Santa Ysabel (Spanish for "St. Elizabeth"; Kumeyaay: Ellykwanan), is an unincorporated community in the Santa Ysabel Valley of eastern San Diego County, in southern California.

History
The 1818 Santa Ysabel Asistencia is located here, a Spanish mission asistencia (sub-mission) of Mission San Diego de Alcalá. The town site is within the former Rancho Santa Ysabel, an 1844 Mexican land grant to José Joaquín Ortega and Eduardo Stokes.  In 1878, what began as the town of Santa Ysabel began with a store owned by C. R. Wellington, and grew to include a hotel and a blacksmith.  By June 26, 1889, it had acquired its own post office.

Today

The town is located near the San Diego River, just north of the Cleveland National Forest at the junction of Highway 78 and Highway 79.

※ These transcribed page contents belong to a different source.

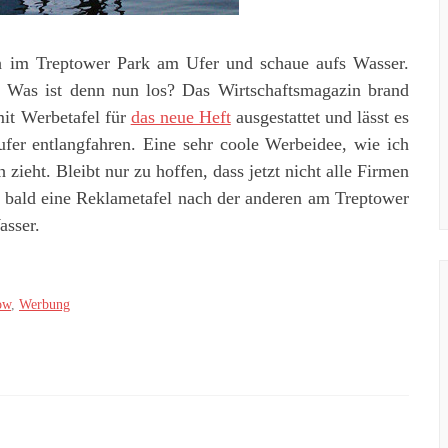
h im Treptower Park am Ufer und schaue aufs Wasser.
d. Was ist denn nun los? Das Wirtschaftsmagazin brand
mit Werbetafel für
das neue Heft
ausgestattet und lässt es
fer entlangfahren. Eine sehr coole Werbeidee, wie ich
zieht. Bleibt nur zu hoffen, dass jetzt nicht alle Firmen
t bald eine Reklametafel nach der anderen am Treptower
asser.
ow
,
Werbung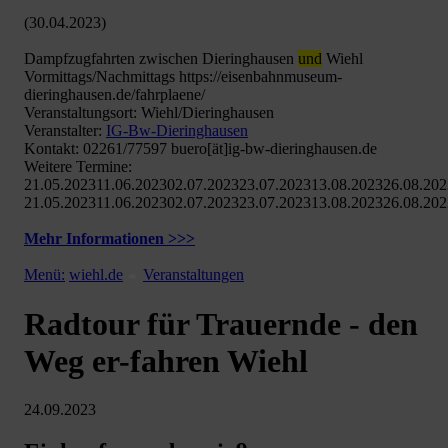
(30.04.2023)
Dampfzugfahrten zwischen Dieringhausen
und
Wiehl
Vormittags/Nachmittags https://eisenbahnmuseum-
dieringhausen.de/fahrplaene/
Veranstaltungsort: Wiehl/Dieringhausen
Veranstalter:
IG-Bw-Dieringhausen
Kontakt: 02261/77597 buero[ät]ig-bw-dieringhausen.de
Weitere Termine:
21.05.202311.06.202302.07.202323.07.202313.08.202326.08.20
21.05.202311.06.202302.07.202323.07.202313.08.202326.08.20
Mehr Informationen >>>
Menü:
wiehl.de
Veranstaltungen
Radtour für Trauernde - den
Weg er-fahren Wiehl
24.09.2023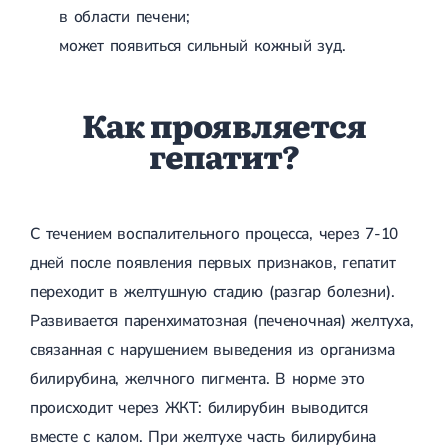
в области печени;
Лечение переломов лодыжек
Лечение переломов ключицы
может появиться сильный кожный зуд.
Лечение переломов плеча
Лечение переломов предплечья
Лечение переломов костей таза
Как проявляется
Иммобилизация
Лечение переломов шейки бедра и бедренной кости
гепатит?
Лечение переломов голени
Лечение переломов пятки
Полиостеоартроз
Протез синовиальной жидкости
С течением воспалительного процесса, через 7-10
PRP-терапия
Разрыв связок
дней после появления первых признаков, гепатит
Разрыв связок плечевого сустава
переходит в желтушную стадию (разгар болезни).
Разрыв связок локтевого сустава
Разрыв связок коленного сустава
Развивается паренхиматозная (печеночная) желтуха,
Разрыв связок голеностопа
связанная с нарушением выведения из организма
Травмы сухожилий и мышц
билирубина, желчного пигмента. В норме это
Эндокринология
происходит через ЖКТ: билирубин выводится
Сахарный диабет
вместе с калом. При желтухе часть билирубина
Сахарный диабет 1 типа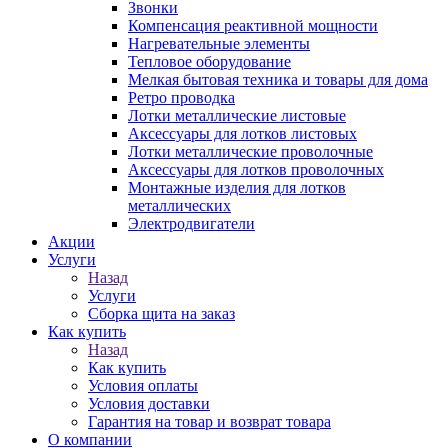
Звонки
Компенсация реактивной мощности
Нагревательные элементы
Тепловое оборудование
Мелкая бытовая техника и товары для дома
Ретро проводка
Лотки металлические листовые
Аксессуары для лотков листовых
Лотки металлические проволочные
Аксессуары для лотков проволочных
Монтажные изделия для лотков
металлических
Электродвигатели
Акции
Услуги
Назад
Услуги
Сборка щита на заказ
Как купить
Назад
Как купить
Условия оплаты
Условия доставки
Гарантия на товар и возврат товара
О компании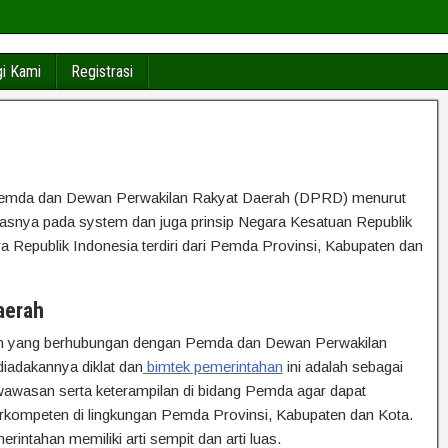
i Kami
Registrasi
 Pemda dan Dewan Perwakilan Rakyat Daerah (DPRD) menurut
asnya pada system dan juga prinsip Negara Kesatuan Republik
Republik Indonesia terdiri dari Pemda Provinsi, Kabupaten dan
erah
ihan yang berhubungan dengan Pemda dan Dewan Perwakilan
adakannya diklat dan
bimtek pemerintahan
ini adalah sebagai
awasan serta keterampilan di bidang Pemda agar dapat
erkompeten di lingkungan Pemda Provinsi, Kabupaten dan Kota.
ntahan memiliki arti sempit dan arti luas.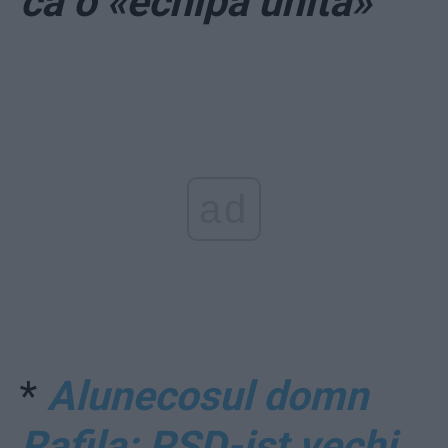
ca o «echipă unită»”
ad
*
Alunecosul domn
Rafila: PSD-ist vechi,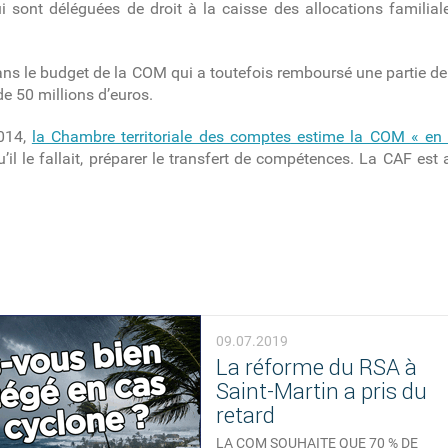
ui sont déléguées de droit à la caisse des allocations familial
ans le budget de la COM qui a toutefois remboursé une partie de
de 50 millions d’euros.
2014,
la Chambre territoriale des comptes
estime la COM
« en
il le fallait, préparer le transfert de compétences. La CAF est
09.07.2019
La réforme du RSA à
Saint-Martin a pris du
retard
LA COM SOUHAITE QUE 70 % DE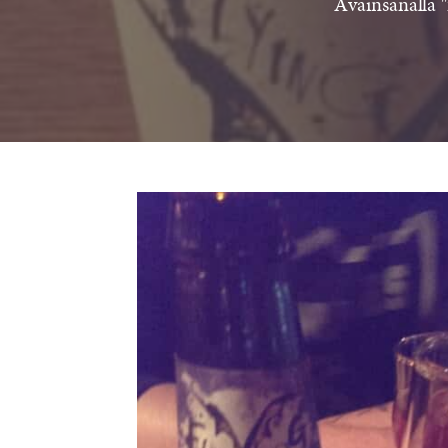
Avainsanalla "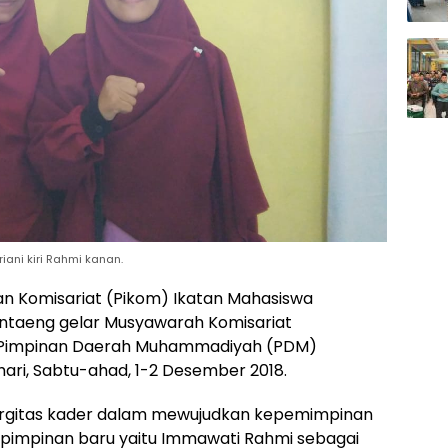
iani kiri Rahmi kanan.
n Komisariat (Pikom) Ikatan Mahasiswa
taeng gelar Musyawarah Komisariat
r Pimpinan Daerah Muhammadiyah (PDM)
ari, Sabtu-ahad, 1-2 Desember 2018.
ergitas kader dalam mewujudkan kepemimpinan
n pimpinan baru yaitu Immawati Rahmi sebagai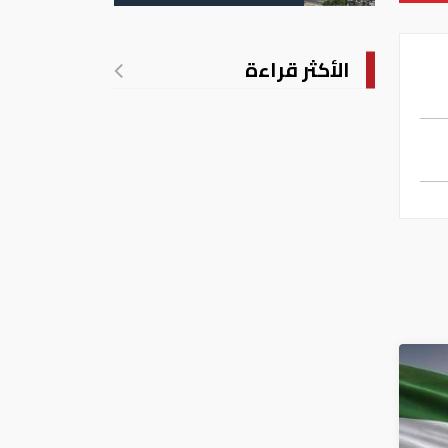
الأكثر قراءة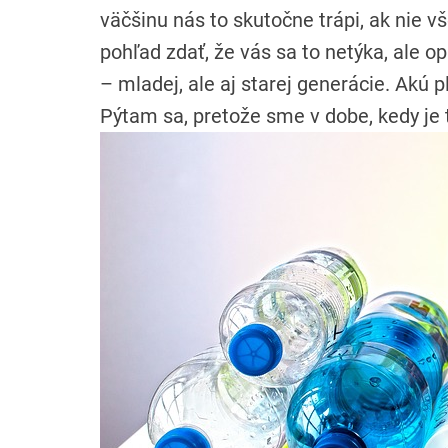
väčšinu nás to skutočne trápi, ak nie
pohľad zdať, že vás sa to netýka, ale o
– mladej, ale aj starej generácie. A
Pýtam sa, pretože sme v dobe, kedy je 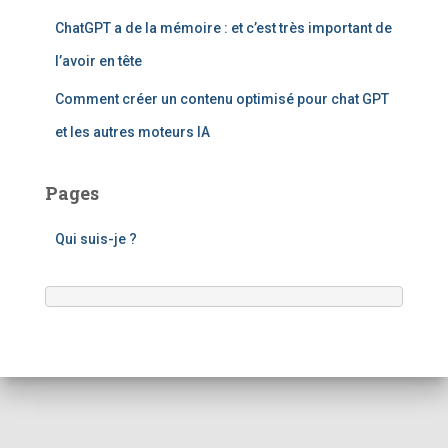
ChatGPT a de la mémoire : et c’est très important de
l’avoir en tête
Comment créer un contenu optimisé pour chat GPT
et les autres moteurs IA
Pages
Qui suis-je ?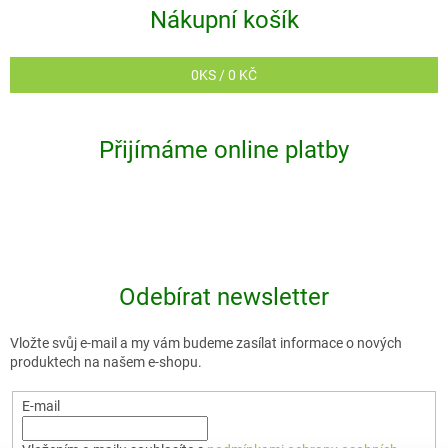
Nákupní košík
0
KS /
0 KČ
Přijímáme online platby
Odebírat newsletter
Vložte svůj e-mail a my vám budeme zasílat informace o nových
produktech na našem e-shopu.
E-mail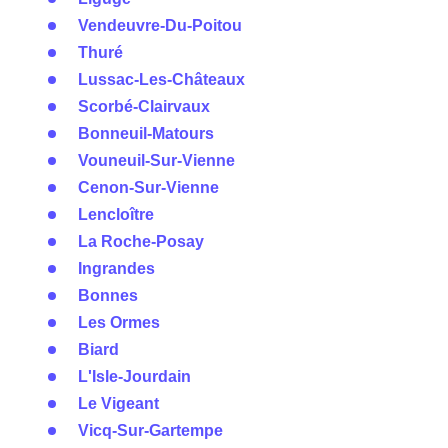
Vendeuvre-Du-Poitou
Thuré
Lussac-Les-Châteaux
Scorbé-Clairvaux
Bonneuil-Matours
Vouneuil-Sur-Vienne
Cenon-Sur-Vienne
Lencloître
La Roche-Posay
Ingrandes
Bonnes
Les Ormes
Biard
L'Isle-Jourdain
Le Vigeant
Vicq-Sur-Gartempe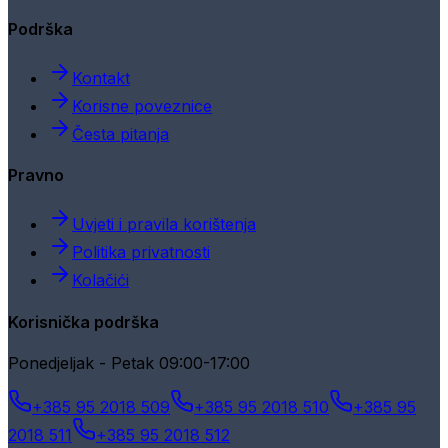
Podrška
Kontakt
Korisne poveznice
Česta pitanja
Pravno
Uvjeti i pravila korištenja
Politika privatnosti
Kolačići
Korisnička podrška
Ponedjeljak - Petak 09:00-17:00
+385 95 2018 509
+385 95 2018 510
+385 95
2018 511
+385 95 2018 512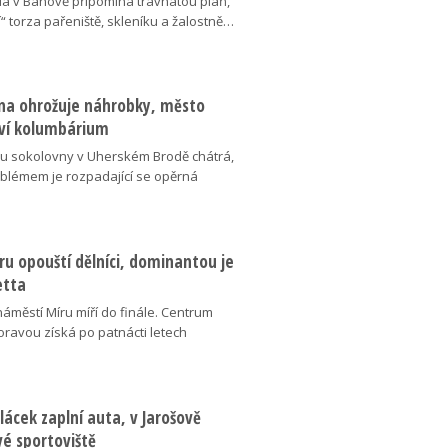
da v Bánově připomíná travnatou pláň,
“ torza pařeniště, skleníku a žalostně…
na ohrožuje náhrobky, město
ví kolumbárium
v u sokolovny v Uherském Brodě chátrá,
oblémem je rozpadající se opěrná
u opouští dělníci, dominantou je
etta
náměstí Míru míří do finále. Centrum
oravou získá po patnácti letech
lácek zaplní auta, v Jarošově
vé sportoviště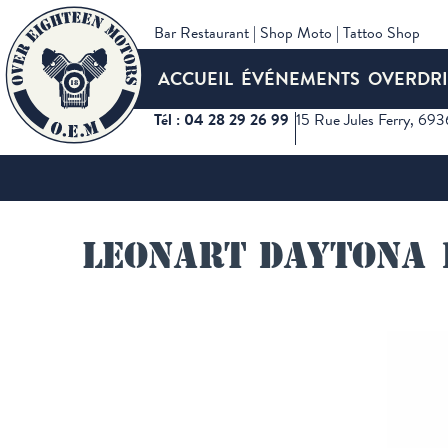
Bar Restaurant | Shop Moto | Tattoo Shop
ACCUEIL
ÉVÉNEMENTS
OVERDRI
Tél : 04 28 29 26 99
15 Rue Jules Ferry, 69
Accueil
Shop moto
Concession Leonart
Day
Leonart Daytona 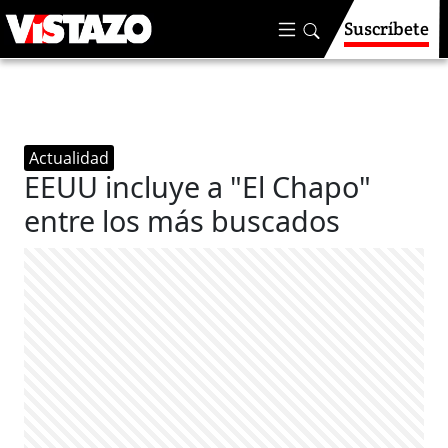
Suscríbete
Actualidad
EEUU incluye a "El Chapo"
entre los más buscados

Other notable sights of the small town include the famous Dudley's Bakery and the Julian Apple Pie factory. The town serves as a gateway to the mountain areas of San Diego County, including the Laguna Mountains, Julian, and Palomar Mountain.

The ZIP Code is 92070 and the community is inside area codes 442 and 760.

Climate
According to the Köppen Climate Classification system, Santa Ysabel has a warm-summer Mediterranean climate, abbreviated "Csa" on climate maps.